У Яна и Ханны еще полно пива, но Лилиан возвращается с тремя кружками — купила и им тоже.

— Начинаем следующий круг!

Яну не хочется больше пить, но он покорно принимает кружку.

Они сидят за столом и болтают. Сначала о «Богемос» — если верить Лилиан, лучшая группа в городе. Хотя за пределами бара «У Билла» мало кто о них слышал.

— Это хобби, — сообщает Лилиан. — Вообще-то у них другая работа…

— Они работают в Санкта-Патриции, — вставляет Ханна. — Не все… двое.

Лилиан укоризненно смотрит на подругу.

— Разве? — Ян бросил заинтересованный взгляд на музыкантов. — В Патриции?

— Мы их не знаем, — быстро вставляет Лилиан.

Яну сразу стало лучше, он даже настоял, что за следующий круг заплатит он. А после него настала очередь Ханны. Пиво лилось рекой… ничего страшного: завтра у него ночная смена, так что успеет проспаться.

Лилиан пьет больше, чем он и Ханна, вместе взятые, и голова ее клонится все ниже, того и гляди уснет прямо здесь, за столом. Но вдруг внезапно она резко поднимает голову и пристально смотрит на Яна:

— Ян… красавчик Ян, спроси меня знаешь что? Спроси меня, верю ли я в любовь.

— Прошу прощения?

Лилиан медленно качает головой:

— Нет… в любовь я не верю. — Она поднимает правую руку. Три пальца растопырены. — Это мои мужчины. Трое. Первый отнял у меня два года жизни, второй — четыре, а за третьего я вышла замуж, но в прошлом году и это кончилось. И остался у меня брат. Единственный. Было два, а остался один…

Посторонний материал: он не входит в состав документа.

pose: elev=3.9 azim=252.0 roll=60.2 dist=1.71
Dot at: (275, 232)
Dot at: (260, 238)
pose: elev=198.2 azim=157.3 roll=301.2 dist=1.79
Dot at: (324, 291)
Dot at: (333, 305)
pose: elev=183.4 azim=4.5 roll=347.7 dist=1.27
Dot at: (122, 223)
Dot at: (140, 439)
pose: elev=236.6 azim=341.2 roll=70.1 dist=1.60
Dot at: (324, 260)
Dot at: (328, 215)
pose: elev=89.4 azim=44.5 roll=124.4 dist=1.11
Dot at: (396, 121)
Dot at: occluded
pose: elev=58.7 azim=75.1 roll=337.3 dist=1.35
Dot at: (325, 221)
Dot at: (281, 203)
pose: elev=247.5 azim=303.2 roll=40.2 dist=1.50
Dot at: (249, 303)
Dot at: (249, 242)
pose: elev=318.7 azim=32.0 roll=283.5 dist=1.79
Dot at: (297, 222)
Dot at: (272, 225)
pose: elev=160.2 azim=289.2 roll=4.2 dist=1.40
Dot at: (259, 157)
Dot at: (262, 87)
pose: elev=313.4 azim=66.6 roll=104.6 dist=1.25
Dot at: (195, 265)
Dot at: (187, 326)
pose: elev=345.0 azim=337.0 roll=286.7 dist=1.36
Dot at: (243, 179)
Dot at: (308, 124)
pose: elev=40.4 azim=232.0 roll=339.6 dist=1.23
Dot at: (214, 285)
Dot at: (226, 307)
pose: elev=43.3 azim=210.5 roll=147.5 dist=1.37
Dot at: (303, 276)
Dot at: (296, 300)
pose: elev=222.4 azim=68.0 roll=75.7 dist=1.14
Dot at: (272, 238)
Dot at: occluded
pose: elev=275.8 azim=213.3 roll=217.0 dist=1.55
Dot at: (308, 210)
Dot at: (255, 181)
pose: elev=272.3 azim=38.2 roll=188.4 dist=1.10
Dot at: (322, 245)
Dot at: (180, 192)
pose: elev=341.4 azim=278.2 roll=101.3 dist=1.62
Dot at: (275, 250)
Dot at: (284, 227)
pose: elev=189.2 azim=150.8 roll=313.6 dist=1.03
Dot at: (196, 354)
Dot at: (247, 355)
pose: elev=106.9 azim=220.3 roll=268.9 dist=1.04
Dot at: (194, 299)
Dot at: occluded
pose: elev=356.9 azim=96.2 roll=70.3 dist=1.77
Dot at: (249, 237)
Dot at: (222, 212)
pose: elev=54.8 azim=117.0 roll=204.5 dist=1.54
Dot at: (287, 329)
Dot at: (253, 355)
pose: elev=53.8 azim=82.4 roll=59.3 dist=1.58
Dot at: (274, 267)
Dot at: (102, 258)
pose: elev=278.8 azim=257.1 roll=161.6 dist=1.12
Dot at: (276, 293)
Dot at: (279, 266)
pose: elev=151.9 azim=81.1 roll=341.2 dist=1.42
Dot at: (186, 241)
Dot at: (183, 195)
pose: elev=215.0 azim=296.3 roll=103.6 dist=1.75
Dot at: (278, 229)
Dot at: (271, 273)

Ханна участливо перегнулась над столом и прошептала ей чуть не в ухо:

— Пошли домой, Лилиан…

Лилиан допивает последние капли, со стуком ставит кружку на стол и молча вздыхает.

— О’кей… — наконец произносит она. — Пошли.

«У Билла» вот-вот закроется. «Богемос» ушли, зал быстро пустеет.

— Конечно… пора, — кивает Ян.

Кивает, потом еще раз и еще, никак не может остановиться. Первый раз в жизни он чувствует себя по-настоящему пьяным. Что это я раскивался? Встает из-за стола и понимает, что удерживать равновесие требует некоторых усилий.

— Я одинокая душа, дороги не найти в пустыне ледяной, — произносит он, но ни Лилиан, ни Ханна его не слышат.

Воздух холодный, будто открыли морозильную камеру. Ян ожидал противоположного эффекта, но именно здесь, на улице, он опьянел окончательно. Ноги подкашиваются. Два часа ночи. Поздно, очень поздно. Слава богу, на работу завтра не идти. До девяти вечера можно выспаться.

Лилиан оглядывается. На противоположной стороне улицы стоит такси.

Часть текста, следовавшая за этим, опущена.